Hitting rock bottom is never a bad thing because it means you’re on your way back up to brighter things — but when you’re a gay man who’s single AF, the process is daunting and occasionally even hilarious. It’s not just about bad dates and spending important events and holidays alone, either; hitting rock bottom in your single life is a whole new ballgame. Here are some tell-tale signs that you’ve been through the worst of it and you’re on your way up again:
1. YOU’D RATHER HAVE ANOTHER DATE NIGHT WITH MR. FLUFFY THAN AN ACTUAL GUY.Most of your nights are blissfully spent at home in your PJs with your pet pillow because you can’t fathom leaving the house for any social activity. In fact, it’s tiring you out just thinking about it. You’re exhausted both emotionally and physically, so you’ve resolved to live the hermit life until something or someone seriously worthy comes along. And even then you don’t trust your lying feelings and pesky eyes.
2. YOU OWN MORE COMFY CLOTHES THAN GOING OUT CLOTHES.You’re probably not even sure how your jeans fit you anymore because you haven’t worn them for months. Your go-to items are all about comfort and as soon as you’re in the door from work, the pants come off, bonnet goes on ( yes I wear a silk bonnet to bed)and sweatpants go on. Ahhh, pure joy!
3. YOU CAN’T REMEMBER THE LAST TIME YOU REPLACED YOUR RAZOR BLADES. Shaving? What’s that? And for whom would you even consider shaving?

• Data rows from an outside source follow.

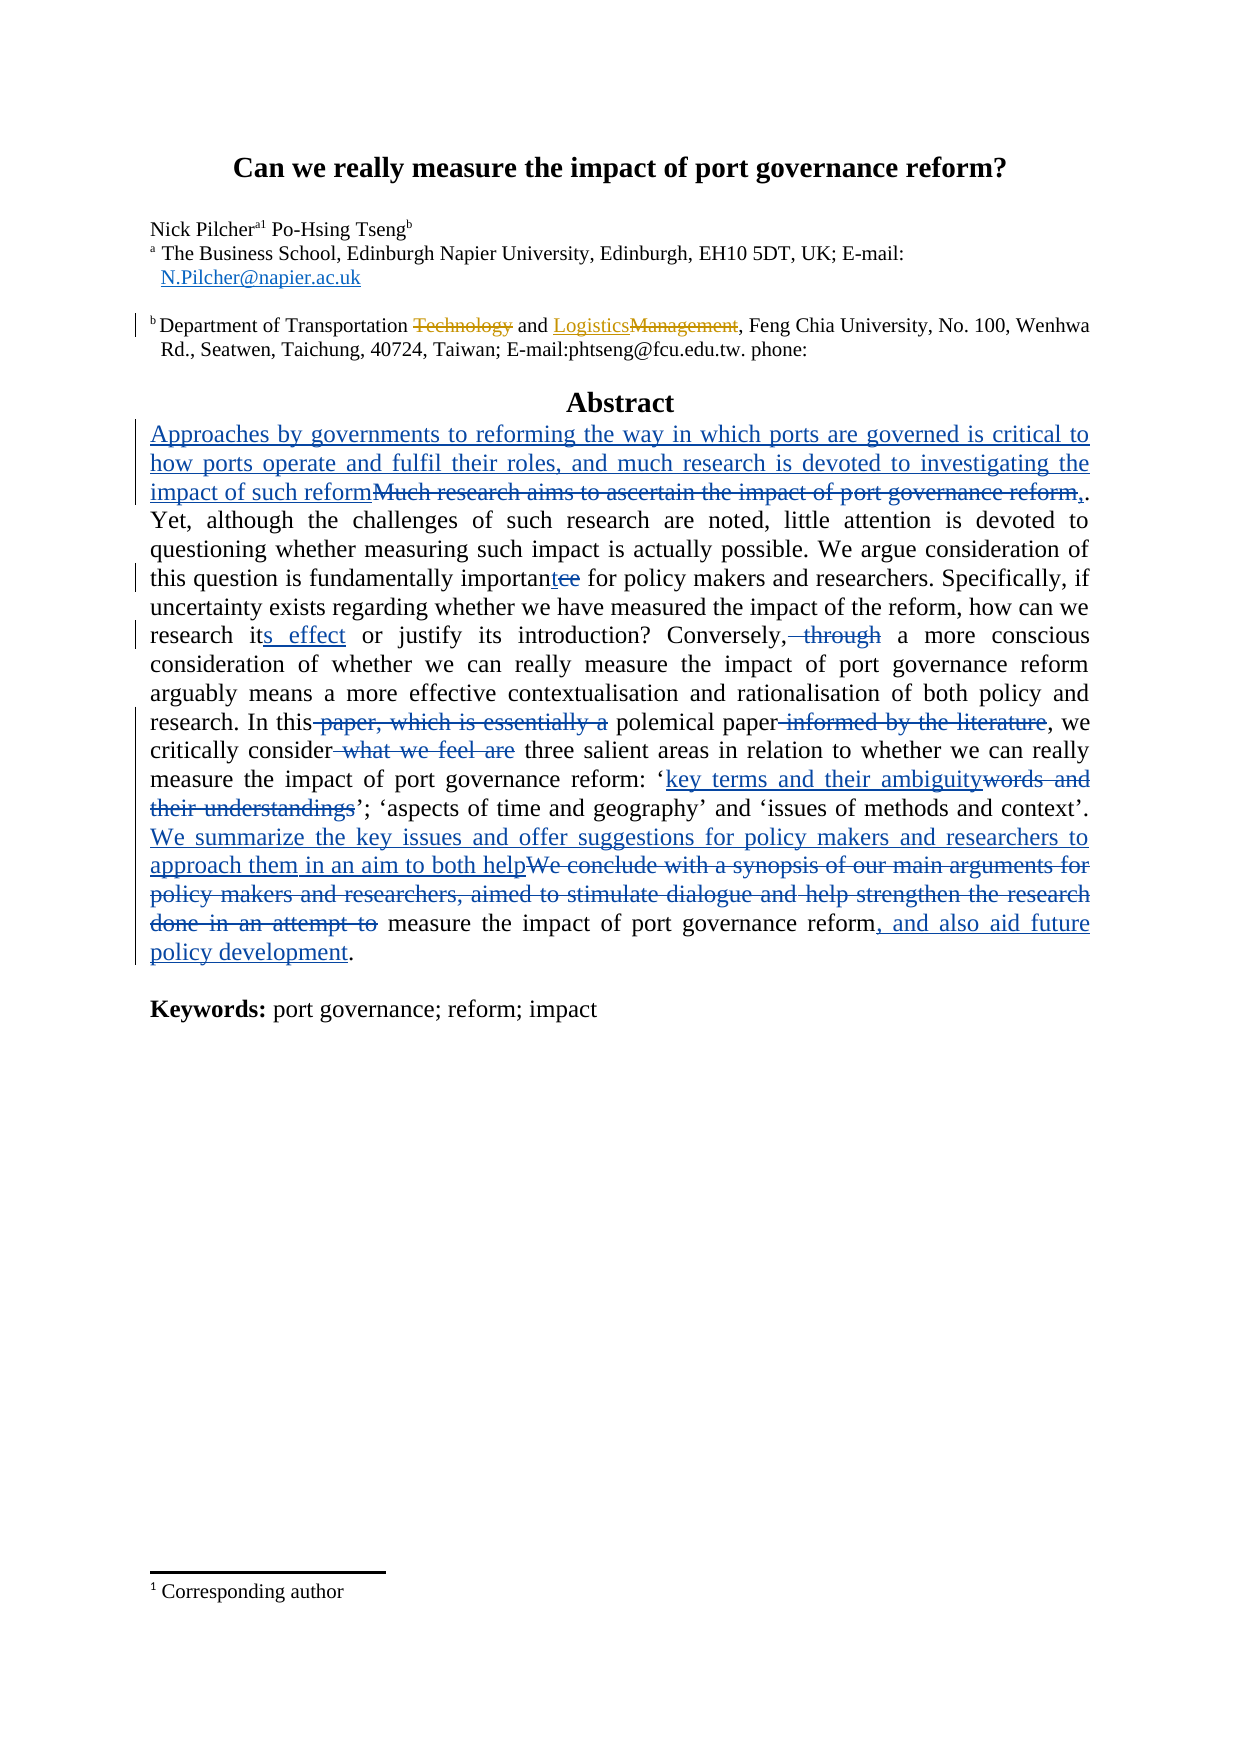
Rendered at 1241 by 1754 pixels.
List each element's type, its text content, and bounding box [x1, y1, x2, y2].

text Can we really measure the impact of port governance reform? [150, 150, 1090, 183]
text Keywords: port governance; reform; impact [150, 994, 1090, 1023]
text Nick Pilchera Po-Hsing Tsengb [150, 217, 1090, 241]
text a The Business School, Edinburgh Napier University, Edinburgh, EH10 5DT, UK; E-mail: N.Pilcher@napier.ac.uk [150, 241, 1090, 289]
text b Department of Transportation and , Feng Chia University, No. 100, Wenhwa Rd., Seatwen, Taichung, 40724, Taiwan; E-mail:phtseng@fcu.edu.tw. phone: [150, 313, 1090, 361]
text . Yet, although the challenges of such research are noted, little attention is devoted to questioning whether measuring such impact is actually possible. We argue consideration of this question is fundamentally importan for policy makers and researchers. Specifically, if uncertainty exists regarding whether we have measured the impact of the reform, how can we research it or justify its introduction? Conversely, a more conscious consideration of whether we can really measure the impact of port governance reform arguably means a more effective contextualisation and rationalisation of both policy and research. In this polemical paper, we critically consider three salient areas in relation to whether we can really measure the impact of port governance reform: ‘’; ‘aspects of time and geography’ and ‘issues of methods and context’. measure the impact of port governance reform. [150, 474, 1090, 895]
text . Yet, although the challenges of such research are noted, little attention is devoted to questioning whether measuring such impact is actually possible. We argue consideration of this question is fundamentally importan for policy makers and researchers. Specifically, if uncertainty exists regarding whether we have measured the impact of the reform, how can we research it or justify its introduction? Conversely, a more conscious consideration of whether we can really measure the impact of port governance reform arguably means a more effective contextualisation and rationalisation of both policy and research. In this polemical paper, we critically consider three salient areas in relation to whether we can really measure the impact of port governance reform: ‘’; ‘aspects of time and geography’ and ‘issues of methods and context’. measure the impact of port governance reform. [150, 896, 1090, 965]
text . Yet, although the challenges of such research are noted, little attention is devoted to questioning whether measuring such impact is actually possible. We argue consideration of this question is fundamentally importan for policy makers and researchers. Specifically, if uncertainty exists regarding whether we have measured the impact of the reform, how can we research it or justify its introduction? Conversely, a more conscious consideration of whether we can really measure the impact of port governance reform arguably means a more effective contextualisation and rationalisation of both policy and research. In this polemical paper, we critically consider three salient areas in relation to whether we can really measure the impact of port governance reform: ‘’; ‘aspects of time and geography’ and ‘issues of methods and context’. measure the impact of port governance reform. [150, 419, 1090, 444]
text Abstract [150, 386, 1090, 419]
text . Yet, although the challenges of such research are noted, little attention is devoted to questioning whether measuring such impact is actually possible. We argue consideration of this question is fundamentally importan for policy makers and researchers. Specifically, if uncertainty exists regarding whether we have measured the impact of the reform, how can we research it or justify its introduction? Conversely, a more conscious consideration of whether we can really measure the impact of port governance reform arguably means a more effective contextualisation and rationalisation of both policy and research. In this polemical paper, we critically consider three salient areas in relation to whether we can really measure the impact of port governance reform: ‘’; ‘aspects of time and geography’ and ‘issues of methods and context’. measure the impact of port governance reform. [150, 446, 1090, 473]
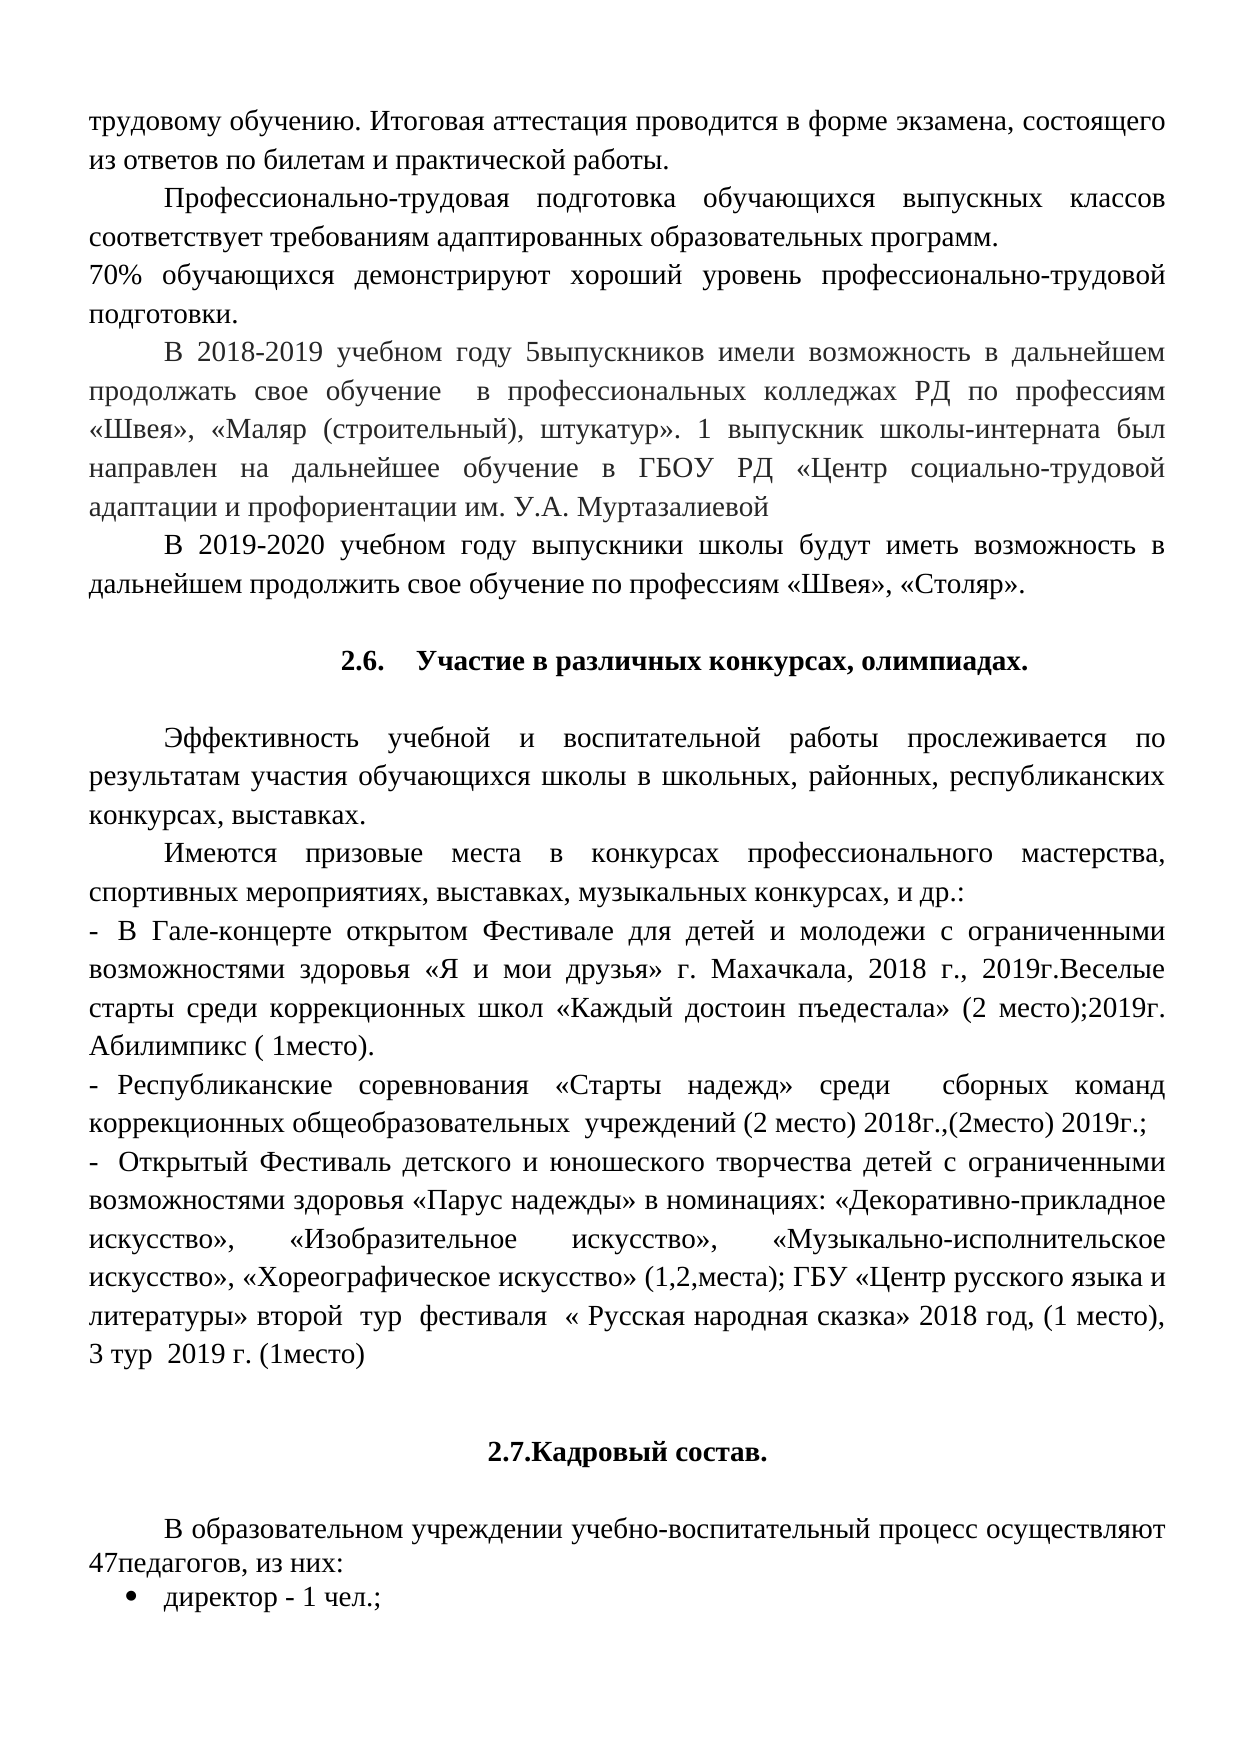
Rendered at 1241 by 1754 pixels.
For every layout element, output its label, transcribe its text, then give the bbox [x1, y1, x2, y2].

I
4. YOUR COWORKERS ARE CONSTANTLY ASKING IF YOU’RE OKAY BECAUSE YOUR LOOK HAS… CHANGED, TO PUT IT KINDLY.Your colleagues wonder if you’re ill or if you’ve been up all night partying due to the state of your appearance. You used to be expertly put together on a daily basis (in case of eligible bachelor sightings) but you could care less now. jeans and sweatshirts are your BFF’s now.
5. YOUR MOM OFFERS TO PAY FOR YOUR ONLINE DATING MEMBERSHIP.Your parents are legit worried about the state of your future, and yes, their future too. As you feel their biological grandparent clocks start to tick, they offer to pay the tab for a match.com or eHarmony account to get you off “that Tinder crap”, as they like to call it.
6. YOU’VE ALREADY DATED YOUR FIRST THREE GRINDR MATCHES.When you do log onto to Grindr to hopefully seek a future boyfriend or an actual date for that matter, you’re met with a list of familiar faces that you’ve already dated but you swipe right anyway. You’re not above recycling anymore.
7. YOUR FRIENDS HAVE STOPPED GIVING YOU A PLUS-ONE INVITE.It’s just assumed now that you won’t have someone to bring to any wedding or holiday gathering you attend, so all of your envelopes are marked “Dear Single friend” and your RSVPs are requested for you and you only.
8. YOU’RE ALWAYS THE FIRST TO LEAVE PARTIES.You’re the first one to make a stealth exit from parties to the point that you’ve gotten really good at leaving without those awkward goodbyes and answering those, “So what are you up to for the rest of the night?” questions. Everyone knows the answer and you’re eager to get to it, which is home to the comfort of your pajamas and away from social interaction among other happy couples.
9. YOU HAVE NO ACTIVE MEMBERS IN YOUR LITTLE BLACK BOOK AND YOU LIKE IT THAT WAY.You stopped hooking up with your friend with benefits a long time ago and your bedposts are so dusty, you could write poetry on them. You’re not just single, you’re so painfully single that sex and being intimate with anything that isn’t battery operated has become a completely foreign concept to you.
10. YOU SERIOUSLY DGAF THAT YOU’RE SINGLE.Rock bottom isn’t the worst place to be, but it’s clear that you’re there and it actually doesn’t really faze you at all. You’re on your own — maybe it’ll be that way forever or maybe it won’t; only time will tell. The funny thing about being at the rock bottom of your single life is that it’s actually a pretty comfortable place to be. Sure, the people around you might take notice of your single AF lifestyle and your blatant disregard for romance, but that’s probably exactly where you’ll be when you finally meet the right person. Like they say, you have to hit rock bottom before you start to see amazing things start to happen so embrace your rock bottom single life. It’s a sign something is about to change for the better.